The ROC curve (Receiver Operating Characteristic) is a powerful tool for evaluating binary classifiers across all possible classification thresholds. It plots:

  • x-axis: False Positive Rate (FPR) = \(1 - \text{Specificity}\)
  • y-axis: True Positive Rate (TPR) = Sensitivity / Recall

Computing the ROC Curve

For a classifier that outputs probability scores, we vary the decision threshold \(\tau\) from 0 to 1:

  1. For each threshold \(\tau\): classify as positive if \(\hat{p} \geq \tau\).
  2. Compute FPR and TPR:

$\(\text{TPR} = \frac{\text{TP}}{\text{TP} + \text{FN}}, \quad \text{FPR} = \frac{\text{FP}}{\text{FP} + \text{TN}}\)$

  1. Plot the (FPR, TPR) pair.
  2. Repeat for all threshold values; connect the points to form the curve.

Interpretation

The ROC curve visualizes the tradeoff between sensitivity and specificity:

  • (0, 1): Perfect classifier (TPR = 1, FPR = 0)
  • (0, 0): Threshold so high that we predict positive for nothing
  • (1, 1): Threshold so low that we predict positive for everything
  • Main diagonal (y = x): Random classifier with no discrimination ability

A classifier above the diagonal is better than random; one below is worse than random (reverse predictions).

Example: Loan Default ROC Curve

For the logistic regression model on loan data:

At threshold = 0.5:
TPR = 14,336 / 22,671 ≈ 0.6323
FPR = 8,148 / 22,671 ≈ 0.3594

Varying the threshold from 0 to 1 produces a curve that typically starts near (0, 0) and ends near (1, 1), bulging upward for a good classifier.

Area Under the Curve (AUC)

The AUC is the area under the ROC curve, ranging from 0 to 1:

\[ \text{AUC} = \int_0^1 \text{TPR}(\text{FPR}) \, d(\text{FPR}) \]
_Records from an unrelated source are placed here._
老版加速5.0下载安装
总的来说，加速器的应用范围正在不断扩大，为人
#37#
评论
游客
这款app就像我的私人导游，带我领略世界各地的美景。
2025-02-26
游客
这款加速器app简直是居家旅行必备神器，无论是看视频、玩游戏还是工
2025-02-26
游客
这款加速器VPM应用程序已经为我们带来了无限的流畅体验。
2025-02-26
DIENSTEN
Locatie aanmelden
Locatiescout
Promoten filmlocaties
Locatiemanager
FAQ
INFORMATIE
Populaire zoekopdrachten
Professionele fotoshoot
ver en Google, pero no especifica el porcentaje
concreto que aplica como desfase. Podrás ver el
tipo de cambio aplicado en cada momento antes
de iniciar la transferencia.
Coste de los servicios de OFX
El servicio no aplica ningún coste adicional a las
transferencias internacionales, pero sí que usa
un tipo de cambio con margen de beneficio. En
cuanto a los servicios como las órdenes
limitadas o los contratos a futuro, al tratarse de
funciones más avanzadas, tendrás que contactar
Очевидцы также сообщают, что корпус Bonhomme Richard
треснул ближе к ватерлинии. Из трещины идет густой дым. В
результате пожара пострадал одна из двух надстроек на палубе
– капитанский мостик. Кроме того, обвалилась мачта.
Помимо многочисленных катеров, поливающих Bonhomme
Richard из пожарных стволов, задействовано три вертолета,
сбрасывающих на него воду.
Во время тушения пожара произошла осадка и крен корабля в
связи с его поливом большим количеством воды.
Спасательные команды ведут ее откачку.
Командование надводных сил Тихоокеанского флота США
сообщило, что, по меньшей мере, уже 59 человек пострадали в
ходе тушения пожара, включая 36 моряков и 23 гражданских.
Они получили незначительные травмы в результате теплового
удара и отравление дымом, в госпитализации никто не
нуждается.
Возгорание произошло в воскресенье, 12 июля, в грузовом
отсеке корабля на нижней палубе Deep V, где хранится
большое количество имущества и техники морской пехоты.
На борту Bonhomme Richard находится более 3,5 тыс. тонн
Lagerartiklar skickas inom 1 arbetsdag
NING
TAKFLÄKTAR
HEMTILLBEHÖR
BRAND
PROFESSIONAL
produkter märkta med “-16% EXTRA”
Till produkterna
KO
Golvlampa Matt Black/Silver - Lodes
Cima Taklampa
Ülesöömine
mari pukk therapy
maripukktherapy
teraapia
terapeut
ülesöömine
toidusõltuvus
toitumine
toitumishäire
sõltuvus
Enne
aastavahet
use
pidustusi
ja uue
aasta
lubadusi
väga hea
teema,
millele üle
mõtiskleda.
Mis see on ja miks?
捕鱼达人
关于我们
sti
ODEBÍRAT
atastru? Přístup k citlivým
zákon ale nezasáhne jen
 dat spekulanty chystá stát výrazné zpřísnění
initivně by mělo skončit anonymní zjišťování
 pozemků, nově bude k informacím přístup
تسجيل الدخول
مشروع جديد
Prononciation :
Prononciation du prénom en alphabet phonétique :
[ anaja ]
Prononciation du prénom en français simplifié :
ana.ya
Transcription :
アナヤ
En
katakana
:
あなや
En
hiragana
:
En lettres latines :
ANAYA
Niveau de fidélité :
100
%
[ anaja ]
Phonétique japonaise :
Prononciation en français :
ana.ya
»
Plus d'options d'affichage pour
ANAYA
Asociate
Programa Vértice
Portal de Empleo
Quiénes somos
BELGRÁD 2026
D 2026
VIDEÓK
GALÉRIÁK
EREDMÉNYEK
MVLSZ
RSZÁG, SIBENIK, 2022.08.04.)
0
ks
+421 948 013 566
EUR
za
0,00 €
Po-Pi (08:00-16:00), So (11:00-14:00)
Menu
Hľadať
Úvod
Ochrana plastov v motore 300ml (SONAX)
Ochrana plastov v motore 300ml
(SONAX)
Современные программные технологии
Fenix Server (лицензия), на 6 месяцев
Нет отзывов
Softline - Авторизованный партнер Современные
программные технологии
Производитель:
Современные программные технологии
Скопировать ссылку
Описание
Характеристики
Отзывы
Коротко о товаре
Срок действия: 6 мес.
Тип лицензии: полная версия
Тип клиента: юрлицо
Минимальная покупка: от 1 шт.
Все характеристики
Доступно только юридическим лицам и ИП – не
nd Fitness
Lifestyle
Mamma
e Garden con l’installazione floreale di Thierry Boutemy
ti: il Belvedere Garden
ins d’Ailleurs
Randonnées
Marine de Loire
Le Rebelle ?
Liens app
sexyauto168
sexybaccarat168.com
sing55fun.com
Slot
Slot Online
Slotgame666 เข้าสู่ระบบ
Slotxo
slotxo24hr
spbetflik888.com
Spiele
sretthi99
In practice, AUC is computed numerically using the trapezoidal rule:

\[ \text{AUC} \approx \sum_{i=1}^{m} \frac{\text{TPR}_i + \text{TPR}_{i-1}}{2} \cdot (\text{FPR}_i - \text{FPR}_{i-1}) \]

Interpretation of AUC

AUC Value Interpretation
0.5 Random classifier; no discrimination ability
0.6–0.7 Poor to fair discrimination
0.7–0.8 Acceptable discrimination
0.8–0.9 Excellent discrimination
0.9–1.0 Outstanding discrimination
1.0 Perfect classifier

For our loan default model: AUC ≈ 0.6917, indicating fair to acceptable discrimination.

Probabilistic Interpretation of AUC

An elegant interpretation of AUC comes from rank statistics:

AUC = Probability that the model ranks a random positive instance higher than a random negative instance.

In other words, if you randomly sample one default and one non-default loan, AUC is the probability that the model assigns a higher probability to the default. An AUC of 0.5 means the rankings are random; an AUC of 1.0 means the model always ranks positives higher than negatives.

Advantages of AUC

  1. Threshold-independent: Summarizes performance across all thresholds in a single number.
  2. Handles class imbalance well: Unlike accuracy, AUC is not biased by imbalanced datasets.
  3. Probabilistic interpretation: Has a clear statistical meaning.
  4. Useful for ranking tasks: Directly applicable to scoring and ranking problems.

Comparison: ROC vs. Precision-Recall

Aspect ROC Curve PR Curve
Focus Sensitivity vs. Specificity Precision vs. Recall
Threshold-independent Yes Yes
Class imbalance Less sensitive to imbalance More sensitive; better for rare events
Use case Balanced classes Imbalanced classes (rare positives)
Metric AUC (0 to 1) Average Precision (0 to 1)

For datasets with severe class imbalance (e.g., fraud detection with 1% positives), the precision-recall curve often reveals model behavior more clearly than the ROC curve.

Threshold Selection

The ROC curve helps select an optimal threshold for deployment. Common criteria include:

  1. Youden's J Statistic: \(J = \text{TPR} - \text{FPR}\); choose the threshold maximizing \(J\).
  2. Cost-based: Incorporate misclassification costs: \(\min_\tau [c_{FP} \cdot \text{FPR} + c_{FN} \cdot (1 - \text{TPR})]\)
  3. Application-specific: Choose based on business requirements (e.g., target a specific recall level).

For the loan default model using Youden's J, the optimal threshold might differ significantly from the default 0.5, depending on the relative costs of false positives and false negatives.